PAGE EXTRACT:
┌────────

On Wed, 16 May 2007, Peter Zijlstra wrote:
> If this 4k cpu system ever gets to touch the new lock it is in way
> deeper problems than a bouncing cache-line.
So its no use on NUMA?
> Please look at it more carefully.
>
> We differentiate pages allocated at the level where GFP_ATOMIC starts to
> fail. By not updating the percpu slabs those are retried every time,
> except for ALLOC_NO_WATERMARKS allocations; those are served from the
> ->reserve_slab.
>
> Once a regular slab allocation succeeds again, the ->reserve_slab is
> cleaned up and never again looked at it until we're in distress again.
A single slab? This may only give you a a single object in an extreme
case. Are you sure that this solution is generic enough?
The problem here is that you may spinlock and take out the slab for one
cpu but then (AFAICT) other cpus can still not get their high priority
allocs satisfied. Some comments follow.
> Signed-off-by: Peter Zijlstra <[email protected]>
> ---
> include/linux/slub_def.h | 2 +
> mm/slub.c | 85 ++++++++++++++++++++++++++++++++++++++++++-----
> 2 files changed, 78 insertions(+), 9 deletions(-)
>
> Index: linux-2.6-git/include/linux/slub_def.h
> ===================================================================
> --- linux-2.6-git.orig/include/linux/slub_def.h
> +++ linux-2.6-git/include/linux/slub_def.h
> @@ -46,6 +46,8 @@ struct kmem_cache {
> struct list_head list; /* List of slab caches */
> struct kobject kobj; /* For sysfs */
>
> + struct page *reserve_slab;
> +
> #ifdef CONFIG_NUMA
> int defrag_ratio;
> struct kmem_cache_node *node[MAX_NUMNODES];
> Index: linux-2.6-git/mm/slub.c
> ===================================================================
> --- linux-2.6-git.orig/mm/slub.c
> +++ linux-2.6-git/mm/slub.c
> @@ -20,11 +20,13 @@
> #include <linux/mempolicy.h>
> #include <linux/ctype.h>
> #include <linux/kallsyms.h>
> +#include "internal.h"
>
> /*
> * Lock order:
> - * 1. slab_lock(page)
> - * 2. slab->list_lock
> + * 1. reserve_lock
> + * 2. slab_lock(page)

└────────

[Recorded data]
┌────────

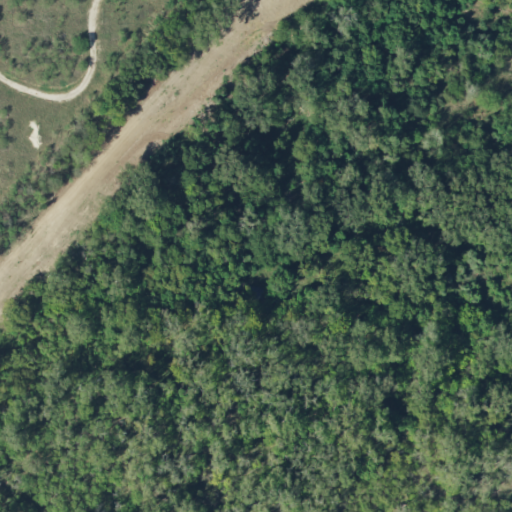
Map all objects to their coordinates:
park: (246, 379)
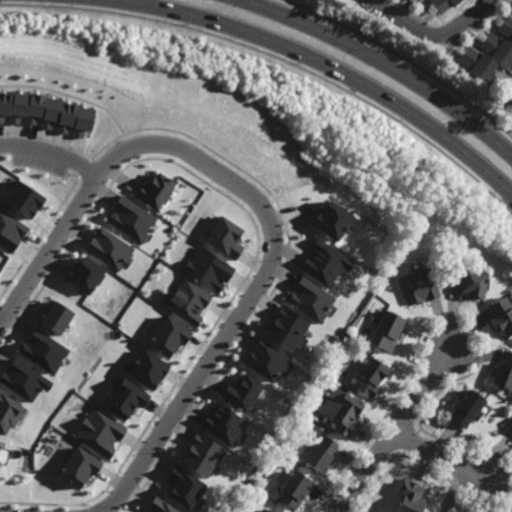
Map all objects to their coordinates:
building: (441, 4)
building: (443, 4)
road: (431, 33)
building: (489, 52)
building: (489, 52)
road: (385, 63)
road: (332, 64)
building: (502, 76)
building: (45, 113)
road: (51, 152)
building: (155, 190)
building: (23, 199)
road: (257, 205)
building: (130, 219)
building: (333, 220)
building: (11, 230)
building: (225, 237)
building: (110, 249)
building: (324, 262)
building: (208, 269)
building: (85, 275)
building: (467, 281)
building: (468, 281)
building: (418, 286)
building: (418, 286)
building: (309, 299)
building: (188, 302)
building: (502, 315)
building: (502, 315)
building: (55, 317)
building: (385, 329)
building: (385, 329)
building: (287, 330)
building: (168, 337)
building: (43, 351)
building: (267, 361)
building: (146, 369)
building: (504, 370)
building: (504, 371)
building: (371, 376)
building: (371, 376)
building: (24, 380)
building: (319, 388)
building: (244, 393)
building: (124, 397)
building: (467, 408)
building: (468, 408)
building: (341, 411)
building: (342, 411)
building: (8, 413)
building: (225, 425)
building: (510, 425)
building: (511, 426)
road: (396, 429)
building: (100, 432)
road: (433, 451)
building: (320, 454)
building: (320, 454)
building: (202, 455)
building: (79, 468)
building: (184, 487)
building: (295, 489)
building: (295, 489)
building: (409, 496)
building: (410, 497)
building: (160, 506)
building: (268, 510)
building: (271, 510)
building: (437, 511)
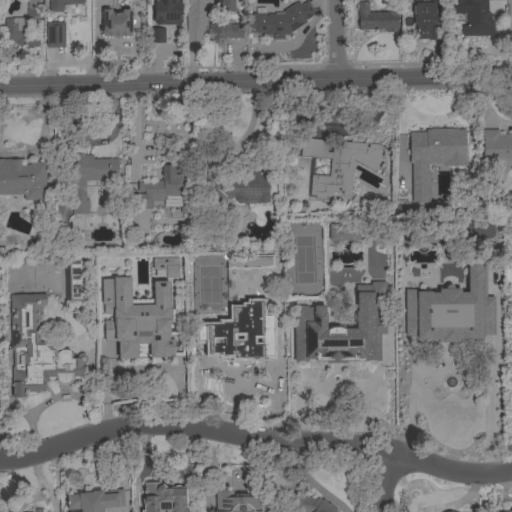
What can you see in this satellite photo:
building: (491, 0)
building: (60, 4)
building: (60, 4)
building: (227, 5)
building: (222, 6)
building: (509, 10)
building: (510, 10)
building: (167, 12)
building: (162, 13)
building: (471, 17)
building: (196, 18)
building: (376, 18)
building: (424, 18)
building: (194, 19)
building: (477, 19)
building: (281, 20)
building: (281, 20)
building: (372, 20)
building: (421, 20)
building: (116, 23)
building: (113, 24)
building: (25, 26)
building: (234, 31)
building: (230, 32)
building: (17, 33)
building: (52, 35)
building: (55, 35)
building: (157, 35)
building: (154, 36)
road: (337, 39)
road: (255, 79)
road: (250, 121)
building: (496, 147)
building: (495, 148)
building: (433, 156)
building: (430, 158)
building: (337, 165)
building: (336, 166)
building: (91, 168)
building: (23, 179)
building: (21, 180)
building: (82, 183)
building: (234, 186)
building: (158, 188)
building: (166, 189)
building: (236, 190)
building: (80, 203)
building: (342, 234)
building: (423, 262)
building: (165, 265)
building: (270, 275)
building: (72, 282)
building: (75, 284)
building: (449, 312)
building: (446, 316)
building: (134, 318)
building: (133, 320)
building: (332, 326)
building: (339, 331)
building: (236, 349)
building: (36, 350)
building: (32, 351)
building: (139, 352)
road: (488, 378)
road: (255, 434)
road: (385, 480)
building: (158, 498)
building: (164, 498)
building: (95, 500)
building: (91, 501)
building: (231, 502)
building: (235, 502)
building: (302, 503)
building: (312, 506)
building: (27, 510)
building: (34, 510)
building: (502, 510)
building: (508, 511)
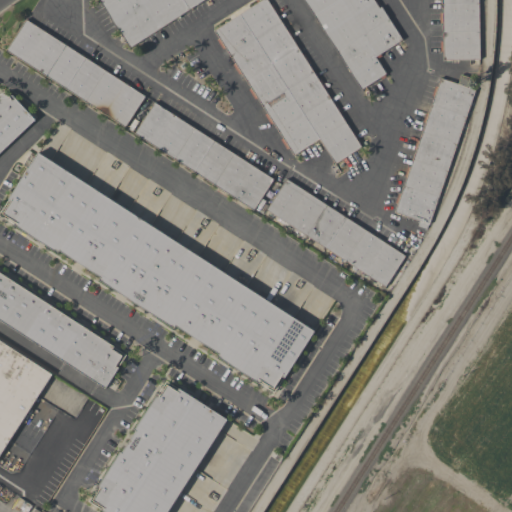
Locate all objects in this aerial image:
road: (65, 2)
building: (142, 15)
building: (143, 15)
road: (400, 21)
building: (458, 29)
building: (459, 30)
road: (183, 31)
building: (356, 34)
building: (354, 35)
building: (74, 72)
building: (73, 73)
road: (333, 77)
building: (283, 81)
building: (284, 81)
road: (229, 85)
building: (11, 119)
building: (11, 119)
road: (26, 137)
building: (433, 150)
building: (434, 150)
building: (202, 156)
building: (203, 156)
road: (283, 160)
building: (334, 232)
building: (335, 233)
building: (155, 272)
building: (156, 272)
building: (59, 330)
building: (56, 332)
road: (138, 334)
railway: (423, 373)
road: (137, 377)
building: (16, 389)
building: (17, 389)
road: (294, 396)
crop: (460, 431)
building: (157, 454)
building: (159, 454)
road: (33, 471)
road: (1, 510)
building: (35, 510)
building: (32, 511)
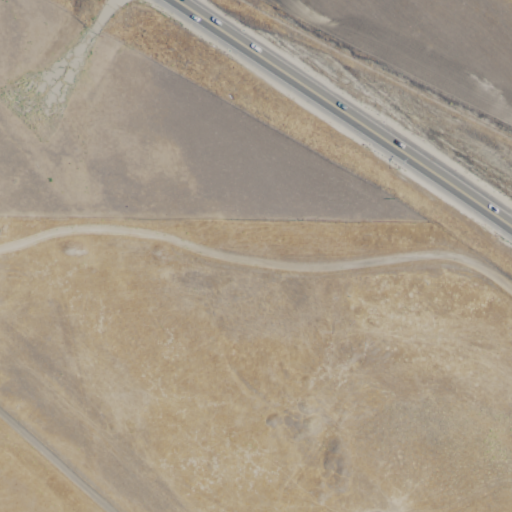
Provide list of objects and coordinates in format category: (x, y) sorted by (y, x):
road: (345, 111)
crop: (256, 256)
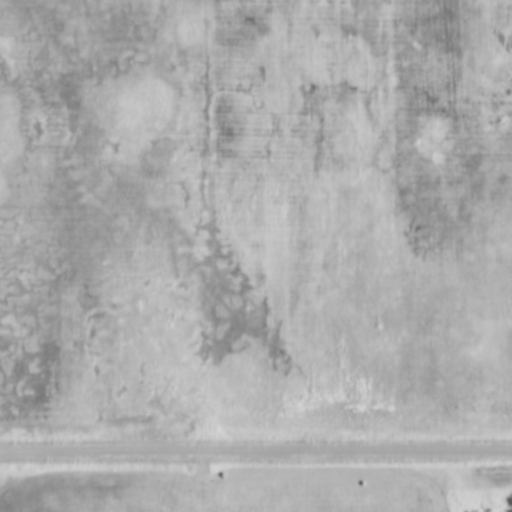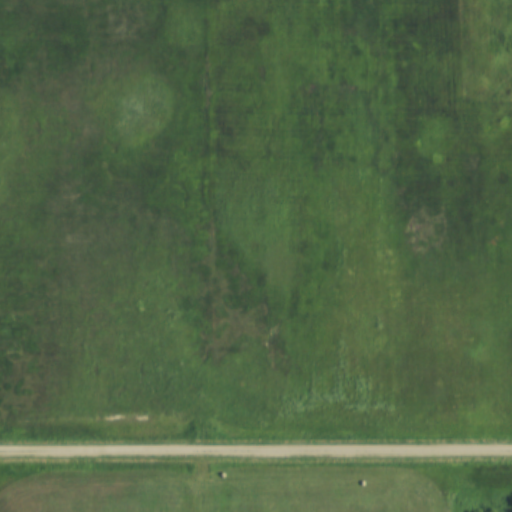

└────────

CHALLENGES:
**a)** How many insertions and deletions does the patch in the SLUB patch thread report?
**b)** For each statement, say whether the SLUB patch thread supports it, and quote the words that decide it. (i) The patch changes three files. (ii) In the new lock order, reserve_lock comes first. (iii) The reply asks whether the solution is generic enough.
**c)** List every header file named in an #include line of the SLUB patch thread.

RESPONSES TO THE TASKS:
**a)** 78 insertions and 9 deletions

**b)**
(i) No: "2 files changed, 78 insertions(+), 9 deletions(-)"
(ii) Yes: "1. reserve_lock"
(iii) Yes: "Are you sure that this solution is generic enough?"

**c)** linux/mempolicy.h, linux/ctype.h, linux/kallsyms.h, internal.h